Complete genome sequences of two feline leukemia virus subgroup B isolates with novel recombination sites.

It is generally accepted that all primary isolates of feline leukemia virus (FeLV) contain a subgroup A virus (FeLV-A) that is essential for transmission. In contrast, FeLV-B is thought to arise de novo in the infected animal through RNA recombination events with endogenous FeLV transcripts, presumably through copackaging of RNA from endogenous FeLV and exogenous FeLV-A. Here, we report the complete genome sequences of two novel strains of FeLV-B (FeLV-2518 and FeLV-4314) that were isolated in the absence of FeLV-A. The env genes of these isolates have been characterized previously, and the 3' recombination sites have been identified. We describe herein the 5' recombination breakpoints of each virus. These breakpoints were found to be within the signal peptide of the env gene and the reverse transcriptase-coding region, respectively. This is the first report of a recombination site within the pol gene of an FeLV-B genome and the first genetic characterization of multiple independently arising FeLV-B isolates that have been identified without a functional FeLV-A ancestral virus.

GENOME ANNOUNCEMENT

We recently reported the first known identification of feline leukemia virus subgroup B (FeLV-B) strains isolated without an accompanying subgroup A virus (1). Both isolates, FeLV-2518 and FeLV-4314, were fully infectious in vitro, questioning the previously held assumption that each FeLV-B isolate arises independently within an infected host and is not transmitted further to naïve hosts (2). As full-length, putatively functional, endogenous FeLV (enFeLV) proviruses have been described (3), and other enFeLV loci are known to be transcriptionally active (4–6), it is possible that the genomically intact enFeLV elements are transmitted in a horizontal manner between hosts. Such viruses would present as comprising FeLV-B only in subgroup analyses due to the shared receptor-binding properties of FeLV-B and enFeLV Env proteins (7, 8). The initial genetic characterization and receptor-usage assays of FeLV-2518 and FeLV-4314 indicated they were recombinant FeLV-B viruses. FeLV-2518 also copackaged a defective FeLV subgroup A (FeLV-A) transcript encoding a truncated FeLV-A Env protein (FeLV-2518[A]). The 3′ recombination site of FeLV-4314 was identified 200 bp downstream of the SU/TM cleavage site within the env gene, whereas that of FeLV-2518 was located 100 bp upstream of this motif (1). Both viruses therefore represent independent events, wherein a recombinant virus containing an unknown proportion of endogenously derived genomic sequence sequestered the originally present exogenous virus, potentially through the acquisition of exogenous long terminal repeats (LTRs) and the promoter elements within these domains (9). It was therefore of interest to sequence the remaining components of the FeLV-2518 and FeLV-4314 viral genomes. This would allow for the identification of the 5′ recombination sites and analyses of the relative proportions of each genome that are of endogenous and exogenous origins.

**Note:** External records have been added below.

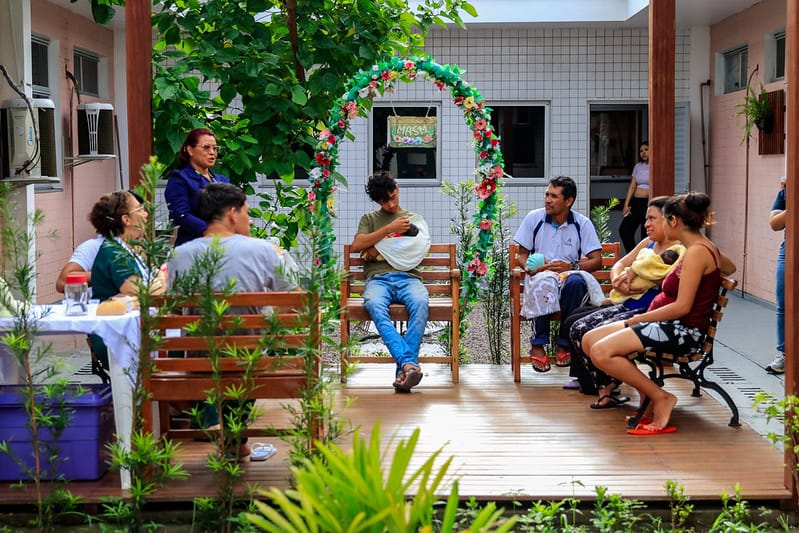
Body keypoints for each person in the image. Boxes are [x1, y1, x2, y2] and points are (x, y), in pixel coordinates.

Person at [583, 193, 725, 435]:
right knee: (589, 339)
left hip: (681, 330)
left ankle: (660, 397)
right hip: (665, 322)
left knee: (601, 351)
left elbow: (683, 307)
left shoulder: (696, 252)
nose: (653, 224)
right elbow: (727, 266)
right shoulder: (697, 247)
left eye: (661, 219)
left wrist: (639, 319)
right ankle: (648, 393)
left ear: (674, 222)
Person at [563, 197, 681, 395]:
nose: (646, 224)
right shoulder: (649, 243)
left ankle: (603, 381)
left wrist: (639, 276)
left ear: (670, 220)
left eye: (652, 219)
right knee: (575, 318)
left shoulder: (679, 251)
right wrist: (618, 279)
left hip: (646, 311)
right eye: (646, 219)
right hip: (627, 303)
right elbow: (620, 264)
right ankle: (592, 380)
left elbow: (666, 281)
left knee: (581, 325)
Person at [512, 175, 602, 373]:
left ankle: (564, 342)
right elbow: (522, 255)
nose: (547, 200)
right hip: (542, 275)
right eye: (547, 194)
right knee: (543, 282)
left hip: (568, 276)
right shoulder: (534, 218)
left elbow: (597, 260)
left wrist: (572, 266)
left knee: (576, 282)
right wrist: (530, 268)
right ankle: (538, 343)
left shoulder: (582, 223)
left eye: (553, 196)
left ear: (568, 201)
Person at [351, 171, 430, 393]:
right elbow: (358, 246)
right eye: (385, 202)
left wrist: (376, 248)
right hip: (378, 279)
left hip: (409, 276)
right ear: (377, 201)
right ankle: (408, 365)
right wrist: (389, 230)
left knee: (421, 303)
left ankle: (404, 370)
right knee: (374, 305)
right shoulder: (369, 219)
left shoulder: (412, 219)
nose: (392, 204)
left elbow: (418, 246)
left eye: (393, 196)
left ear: (397, 189)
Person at [89, 190, 166, 369]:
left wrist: (158, 281)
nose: (146, 214)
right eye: (140, 209)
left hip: (133, 329)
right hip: (116, 335)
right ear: (126, 219)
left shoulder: (129, 248)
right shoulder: (113, 251)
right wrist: (161, 278)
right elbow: (144, 291)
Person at [165, 128, 230, 247]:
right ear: (190, 150)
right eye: (206, 147)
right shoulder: (180, 179)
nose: (212, 152)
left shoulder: (222, 180)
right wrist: (209, 230)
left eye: (215, 148)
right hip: (193, 246)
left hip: (223, 244)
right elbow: (181, 215)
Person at [607, 246, 681, 305]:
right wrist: (617, 281)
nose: (646, 226)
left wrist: (638, 270)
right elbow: (620, 263)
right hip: (626, 301)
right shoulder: (649, 241)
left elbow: (673, 281)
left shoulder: (681, 250)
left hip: (651, 307)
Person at [766, 177, 786, 374]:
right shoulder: (786, 192)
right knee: (783, 303)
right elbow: (774, 223)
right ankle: (783, 353)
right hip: (789, 248)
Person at [618, 141, 650, 254]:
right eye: (641, 151)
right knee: (624, 230)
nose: (643, 153)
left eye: (646, 149)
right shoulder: (638, 166)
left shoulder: (656, 166)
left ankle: (643, 259)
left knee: (645, 233)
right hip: (636, 202)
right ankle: (633, 255)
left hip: (648, 203)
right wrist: (626, 204)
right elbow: (632, 185)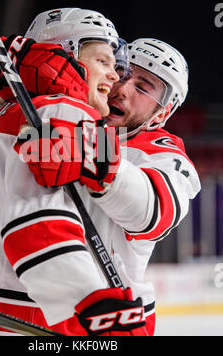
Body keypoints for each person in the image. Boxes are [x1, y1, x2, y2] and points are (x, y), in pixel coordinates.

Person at [0, 8, 147, 336]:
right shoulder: (59, 107)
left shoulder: (14, 109)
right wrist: (93, 300)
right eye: (103, 61)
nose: (115, 76)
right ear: (65, 54)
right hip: (27, 315)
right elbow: (35, 222)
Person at [18, 35, 201, 336]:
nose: (123, 89)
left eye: (143, 87)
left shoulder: (164, 154)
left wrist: (94, 154)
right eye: (123, 72)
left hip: (110, 319)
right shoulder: (65, 115)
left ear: (163, 113)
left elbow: (154, 212)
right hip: (28, 307)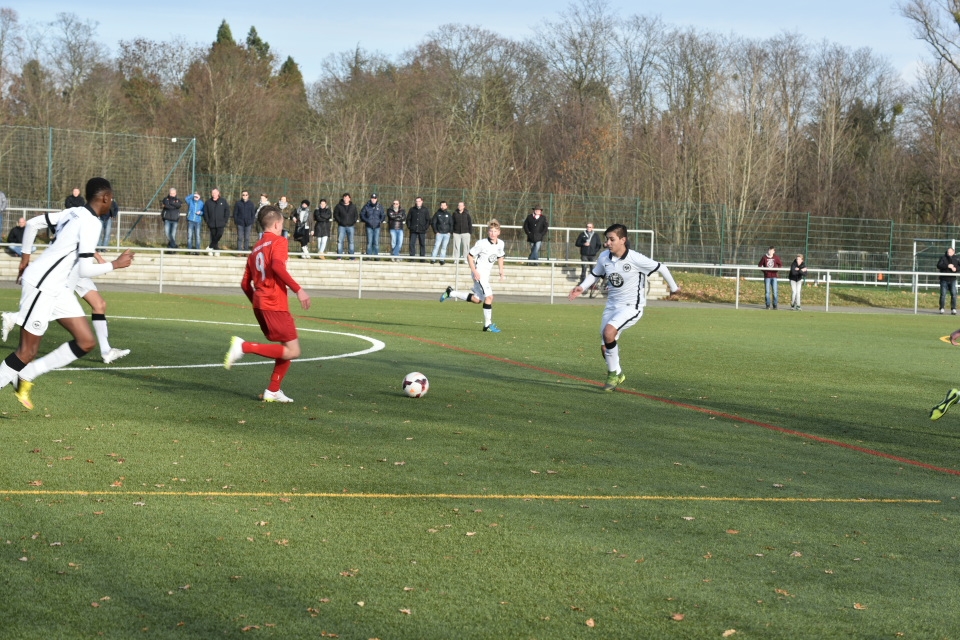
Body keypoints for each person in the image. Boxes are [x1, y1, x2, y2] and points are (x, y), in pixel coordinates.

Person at [0, 177, 134, 409]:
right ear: (105, 198)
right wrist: (115, 264)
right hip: (43, 286)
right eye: (111, 198)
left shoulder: (73, 212)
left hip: (58, 288)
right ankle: (18, 373)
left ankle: (26, 375)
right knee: (26, 352)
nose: (112, 202)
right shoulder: (91, 223)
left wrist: (25, 259)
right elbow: (84, 269)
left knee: (86, 342)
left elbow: (32, 224)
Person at [3, 208, 131, 364]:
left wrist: (98, 257)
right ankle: (16, 317)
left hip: (77, 268)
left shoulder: (77, 215)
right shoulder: (87, 219)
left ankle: (106, 351)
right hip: (69, 270)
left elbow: (82, 244)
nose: (109, 219)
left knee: (99, 304)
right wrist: (114, 264)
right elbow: (36, 225)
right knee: (58, 306)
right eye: (110, 215)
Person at [568, 223, 681, 392]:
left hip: (631, 307)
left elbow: (662, 268)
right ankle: (618, 373)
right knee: (605, 346)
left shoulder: (635, 258)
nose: (607, 243)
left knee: (608, 333)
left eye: (611, 239)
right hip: (612, 306)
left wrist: (674, 288)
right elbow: (595, 273)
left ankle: (612, 375)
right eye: (607, 239)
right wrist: (582, 287)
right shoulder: (604, 257)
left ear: (623, 240)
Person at [224, 204, 311, 403]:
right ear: (277, 224)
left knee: (287, 347)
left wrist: (257, 301)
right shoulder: (279, 241)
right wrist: (299, 290)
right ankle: (244, 346)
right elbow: (277, 266)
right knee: (294, 351)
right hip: (274, 304)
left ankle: (273, 390)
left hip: (261, 304)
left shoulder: (255, 249)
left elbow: (245, 284)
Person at [440, 219, 506, 332]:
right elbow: (469, 256)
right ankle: (487, 325)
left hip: (486, 274)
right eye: (491, 231)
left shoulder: (501, 243)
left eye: (495, 231)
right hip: (479, 273)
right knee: (489, 297)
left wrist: (501, 270)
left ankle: (451, 293)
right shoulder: (482, 243)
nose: (492, 233)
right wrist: (475, 271)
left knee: (477, 299)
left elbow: (500, 256)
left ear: (499, 232)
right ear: (488, 232)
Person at [205, 188, 230, 255]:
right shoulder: (208, 202)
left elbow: (227, 211)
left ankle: (210, 247)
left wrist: (225, 220)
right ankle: (216, 250)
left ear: (218, 193)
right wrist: (208, 221)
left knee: (219, 235)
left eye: (215, 193)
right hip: (212, 223)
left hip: (221, 223)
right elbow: (205, 212)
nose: (214, 194)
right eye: (212, 193)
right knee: (213, 236)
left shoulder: (223, 201)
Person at [937, 247, 960, 315]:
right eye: (948, 252)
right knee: (943, 294)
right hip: (944, 279)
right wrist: (947, 266)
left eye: (950, 252)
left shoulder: (957, 258)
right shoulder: (943, 258)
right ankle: (942, 308)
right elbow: (939, 265)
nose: (948, 253)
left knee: (954, 294)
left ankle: (953, 309)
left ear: (953, 252)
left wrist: (956, 269)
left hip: (952, 279)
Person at [334, 193, 358, 257]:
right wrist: (340, 221)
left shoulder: (353, 206)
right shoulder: (338, 206)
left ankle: (351, 257)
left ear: (349, 199)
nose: (346, 199)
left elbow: (356, 215)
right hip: (341, 226)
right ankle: (339, 256)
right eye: (344, 198)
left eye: (347, 198)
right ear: (343, 198)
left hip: (351, 226)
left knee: (351, 241)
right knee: (340, 241)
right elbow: (336, 215)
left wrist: (353, 222)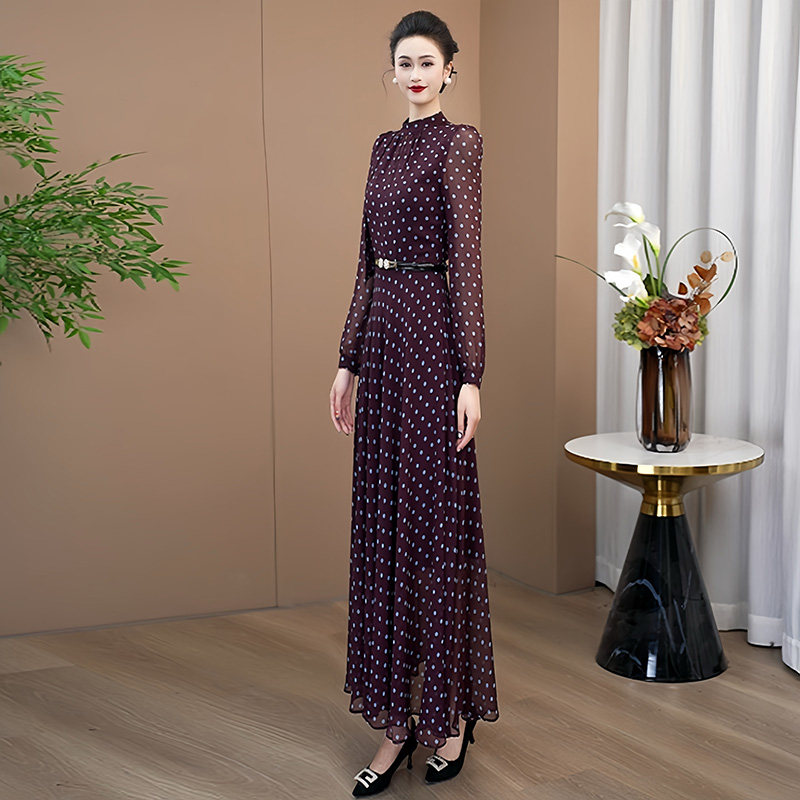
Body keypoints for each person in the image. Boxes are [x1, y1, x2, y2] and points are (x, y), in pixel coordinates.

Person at [328, 10, 499, 796]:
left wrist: (471, 374)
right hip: (385, 347)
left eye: (428, 61)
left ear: (449, 69)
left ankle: (450, 717)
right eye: (405, 62)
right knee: (385, 532)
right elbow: (366, 261)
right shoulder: (381, 148)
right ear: (391, 72)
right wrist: (347, 361)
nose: (417, 74)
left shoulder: (458, 143)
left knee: (434, 531)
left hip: (433, 342)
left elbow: (466, 259)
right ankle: (395, 724)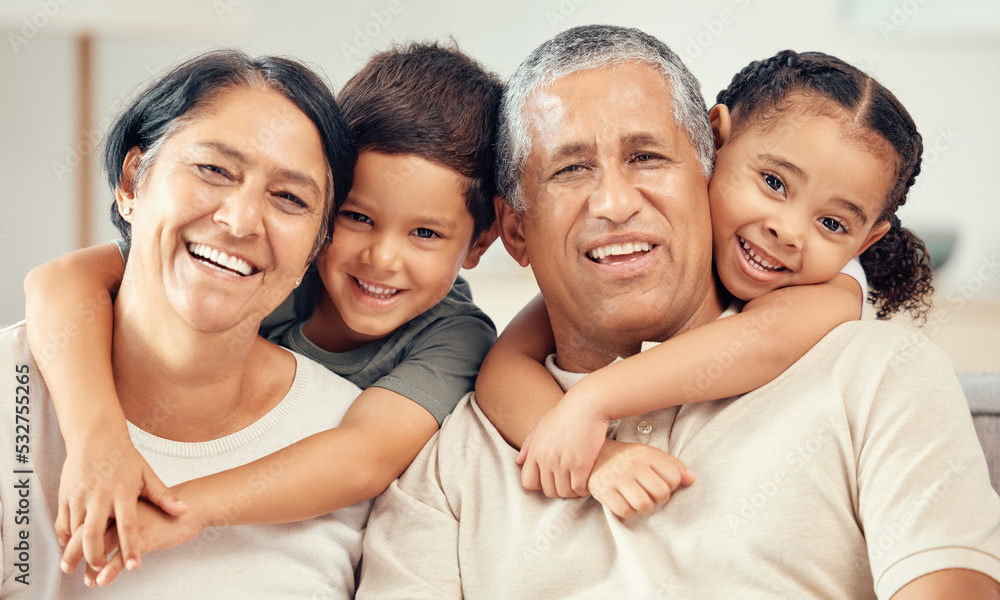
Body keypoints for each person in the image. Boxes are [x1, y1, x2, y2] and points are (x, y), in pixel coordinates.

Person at [356, 25, 1000, 599]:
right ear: (515, 232)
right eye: (572, 168)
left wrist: (594, 399)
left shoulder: (878, 372)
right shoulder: (447, 458)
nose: (614, 202)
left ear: (707, 164)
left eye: (647, 156)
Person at [21, 42, 502, 585]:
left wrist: (182, 509)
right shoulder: (261, 270)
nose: (382, 258)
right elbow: (59, 279)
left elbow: (360, 457)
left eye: (425, 233)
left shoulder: (453, 335)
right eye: (357, 217)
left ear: (480, 243)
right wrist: (98, 441)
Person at [474, 48, 937, 516]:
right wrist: (595, 452)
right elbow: (504, 368)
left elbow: (757, 343)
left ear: (865, 240)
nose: (788, 231)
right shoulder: (651, 255)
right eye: (774, 183)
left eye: (833, 224)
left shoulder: (834, 290)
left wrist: (592, 400)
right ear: (715, 141)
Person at [1, 49, 370, 598]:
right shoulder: (13, 391)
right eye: (213, 169)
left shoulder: (346, 439)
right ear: (131, 183)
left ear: (316, 247)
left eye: (289, 198)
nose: (241, 221)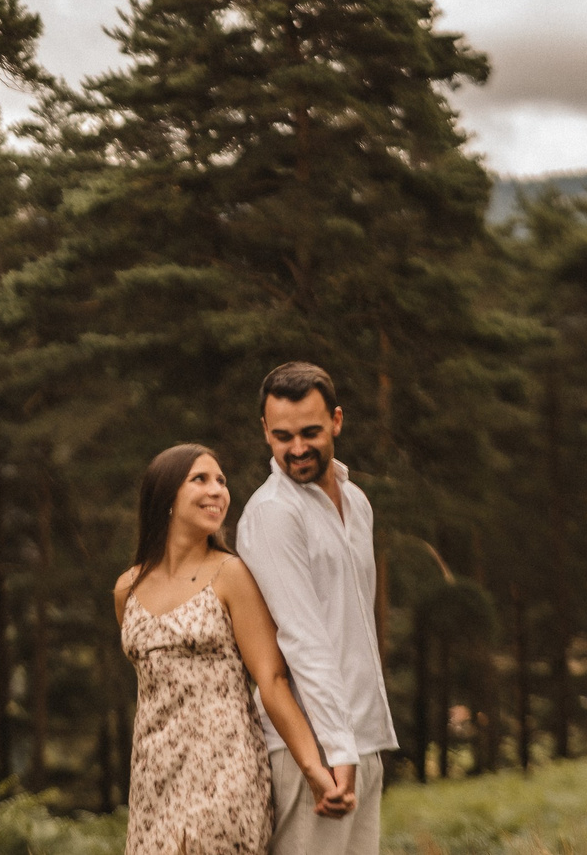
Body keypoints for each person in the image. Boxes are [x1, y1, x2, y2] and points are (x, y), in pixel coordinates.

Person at [115, 443, 353, 855]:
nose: (218, 491)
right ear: (165, 497)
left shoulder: (231, 575)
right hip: (153, 776)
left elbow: (271, 679)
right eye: (200, 479)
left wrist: (314, 767)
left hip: (225, 767)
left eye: (221, 481)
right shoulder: (127, 589)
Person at [234, 362, 397, 855]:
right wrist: (336, 750)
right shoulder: (272, 514)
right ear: (265, 431)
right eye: (282, 436)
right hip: (311, 748)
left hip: (362, 739)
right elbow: (302, 641)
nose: (297, 448)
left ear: (337, 422)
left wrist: (356, 745)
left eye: (310, 432)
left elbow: (353, 629)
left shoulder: (358, 503)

Viral RNA was isolated from cell-free supernatant from flat epithelial atypia cells and HEK293T cells infected with either FeLV-2518 or FeLV-4314. Multiple overlapping fragments of each viral genome were amplified by PCR using primers specific for both endogenous and exogenous FeLV. A sequence contig was then assembled and annotated by comparison with published enFeLV and exogenous FeLV viral genomes. The 5′ recombination breakpoint of FeLV-2518 was identified in the signal peptide-coding region of the env gene, whereas that of FeLV-4314 was located within the reverse transcriptase (RT)-coding region of the pol open reading frame. The genome of FeLV-4314 therefore contains a significant proportion of endogenously derived sequences, as the majority of Env and approximately half of the RT protein are encoded by enFeLV sequences. The endogenously derived component of a FeLV-B genome was thought previously to be limited to a central 250-bp region within the SU domain of env (10). Given the high nucleotide identity observed between enFeLV elements and exogenous genomes outside the env and LTR domains, FeLV-4314 may phenotypically be classified as a transmissible enFeLV isolate that has acquired exogenous LTR promoter elements. It is not known whether infection with this isolate would be detrimental to a host; endogenous retroviruses rarely display pathogenicities toward their wild-type host (11, 12), although the koala retrovirus, a virus that is in the process of endogenization, causes leukemia in koalas (13). Further studies into the transmission and pathogenic potential of this isolate will allow for the analysis of the respective contributions of the env gene and LTR regions in restricting the horizontal transmission of putatively functional enFeLV proviruses.

Nucleotide sequence accession numbers.

The FeLV-2518 and FeLV-4314 genomic sequences have been deposited in GenBank under accession numbers JF957361 and JF957363, respectively.